El edificio estaba en perfectas condiciones físicas después de que se utilizara como pabellón en la Feria Internacional de 1888 y posteriormente acogiera un centro hospitalario, un almacén municipal, un plató cinematográfico y se convirtiera también en punto importante de descanso de numerosas aves migratorias.
El proyecto propuso derribar todas las divisiones interiores, la parte central del forjado intermedio, y abrir cinco lucernarios en el centro geométrico de la cubierta que equilibraron la luz perimetral y establecieron una relación visual y caleidoscópica entre el interior y la azotea. Por cuestiones de seguridad, en la gran masa de agua que se había previsto almacenar nunca se le permitió llegar al borde superior del depósito y la nueva propuesta la sustituyó por una fina lámina situada en lo alto. Mejoró así la antigua imagen del estanque permanentemente medio vacío y se resolvió el problema de las cargas verticales, acciones sísmicas y estanqueidad al disminuir el peso y formar una cámara intermedia de seguridad entre el fondo del nuevo vaso y el antiguo.

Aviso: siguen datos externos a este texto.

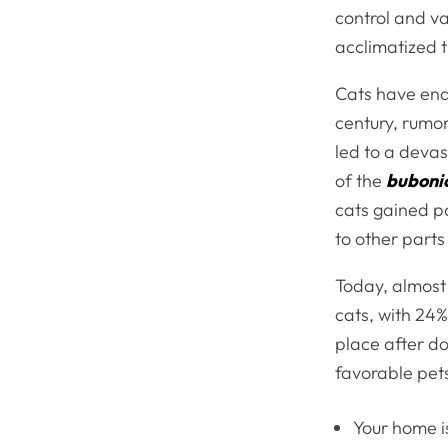
control and va
acclimatized 
Cats have end
century, rumor
led to a devas
of the
buboni
cats gained po
to other parts
Today, almost 
cats, with 24%
place after d
favorable pet
Your home i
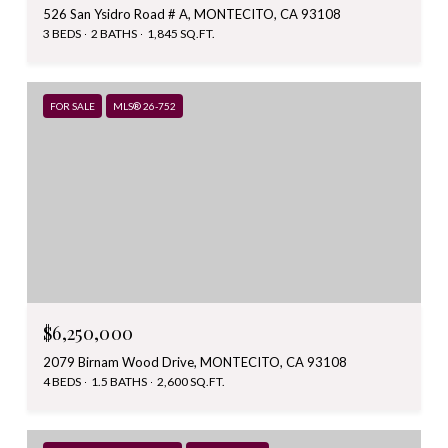
526 San Ysidro Road # A, MONTECITO, CA 93108
3 BEDS
2 BATHS
1,845 SQ.FT.
FOR SALE
MLS® 26-752
$6,250,000
2079 Birnam Wood Drive, MONTECITO, CA 93108
4 BEDS
1.5 BATHS
2,600 SQ.FT.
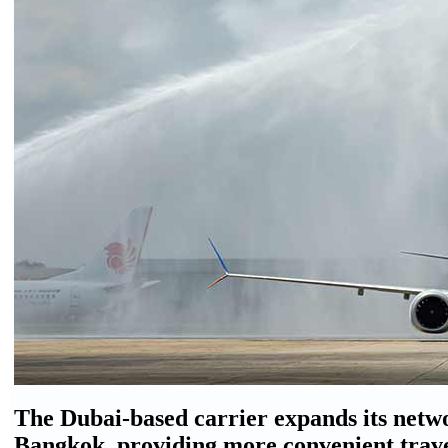
The Dubai-based carrier expands its networ
Bangkok, providing more convenient trav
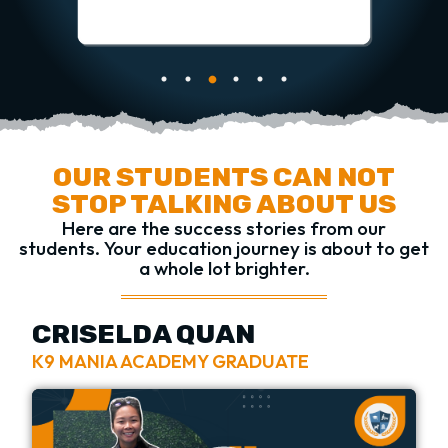
OUR STUDENTS CAN NOT
STOP TALKING ABOUT US
Here are the success stories from our
students.
Your education journey is about to get
a whole lot brighter.
CRISELDA QUAN
K9 MANIA ACADEMY GRADUATE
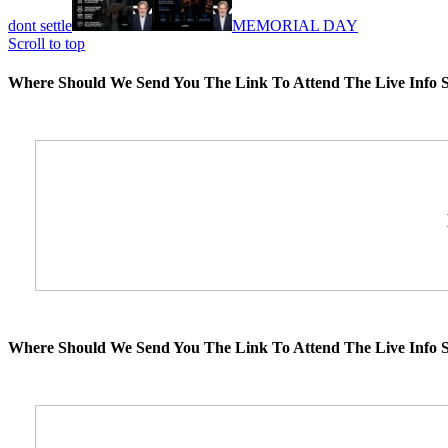
dont settle
MEMORIAL DAY
Scroll to top
Where Should We Send You The Link To Attend The Live Info S
Where Should We Send You The Link To Attend The Live Info S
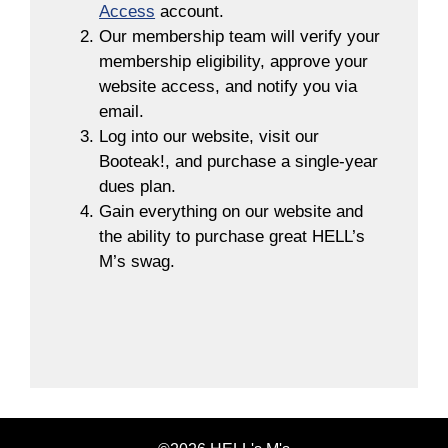
Access
account.
Our membership team will verify your
membership eligibility, approve your
website access, and notify you via
email.
Log into our website, visit our
Booteak!, and purchase a single-year
dues plan.
Gain everything on our website and
the ability to purchase great HELL’s
M’s swag.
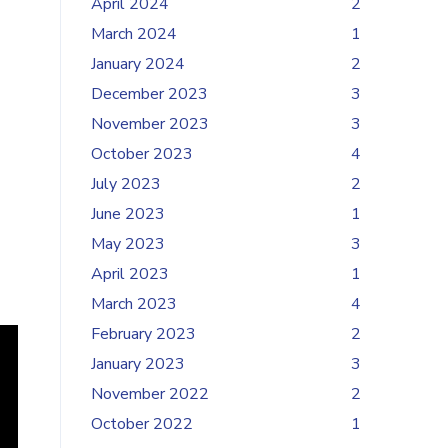
April 2024
2
March 2024
1
January 2024
2
December 2023
3
November 2023
3
October 2023
4
July 2023
2
June 2023
1
May 2023
3
April 2023
1
March 2023
4
February 2023
2
January 2023
3
November 2022
2
October 2022
1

En cuanto al interior, dos elaboradas piezas prefabricadas de hormigón, una como forjado y otra como soporte, organizaron unos altillos discontinuos a tres metros de altura sobre el suelo de la sala. Tratados como muebles en el enorme espacio, aumentaron la superficie de uso, contuvieron todas las voluminosas instalaciones que el edificio necesitaba y dieron lugar a una gran diversidad de espacios de lectura, desde unos muy recogidos y caseros a otros con visiones más amplias y alturas espectaculares.
Si exceptuamos las nuevas claraboyas, todo, incluido el nuevo estanque, se superpuso delicadamente sobre el edificio sin herirlo. Todo podía desmantelarse para que apareciera de nuevo el soporte original intacto. La búsqueda de la expresión formal de esta estrategia guió al proyecto en todos sus aspectos. De nuevo un ejercicio de reflexión sobre la relación entre arquitectura y decoración.
La rehabilitación convirtió el depósito en la Biblioteca de la Universidad Pompeu Fabra, con sede en los cuarteles vecinos. Valora el espacio disponiéndose en su interior en forma de intervención completamente desmontable. Los pisos superiores quedan formados por un sistema de piezas prefabricadas de hormigón apoyadas directamente en el suelo. El conjunto es un gran mueble que potencia la belleza del espacio interior. El centro del espacio se deja vacío, con las mesas directamente debajo de las bóvedas. Resulta agradable visitar el interior y comprobar la potencia de este espacio central y, por contraste, la calidez de los rincones que forman las distintas salas de lectura pequeñas.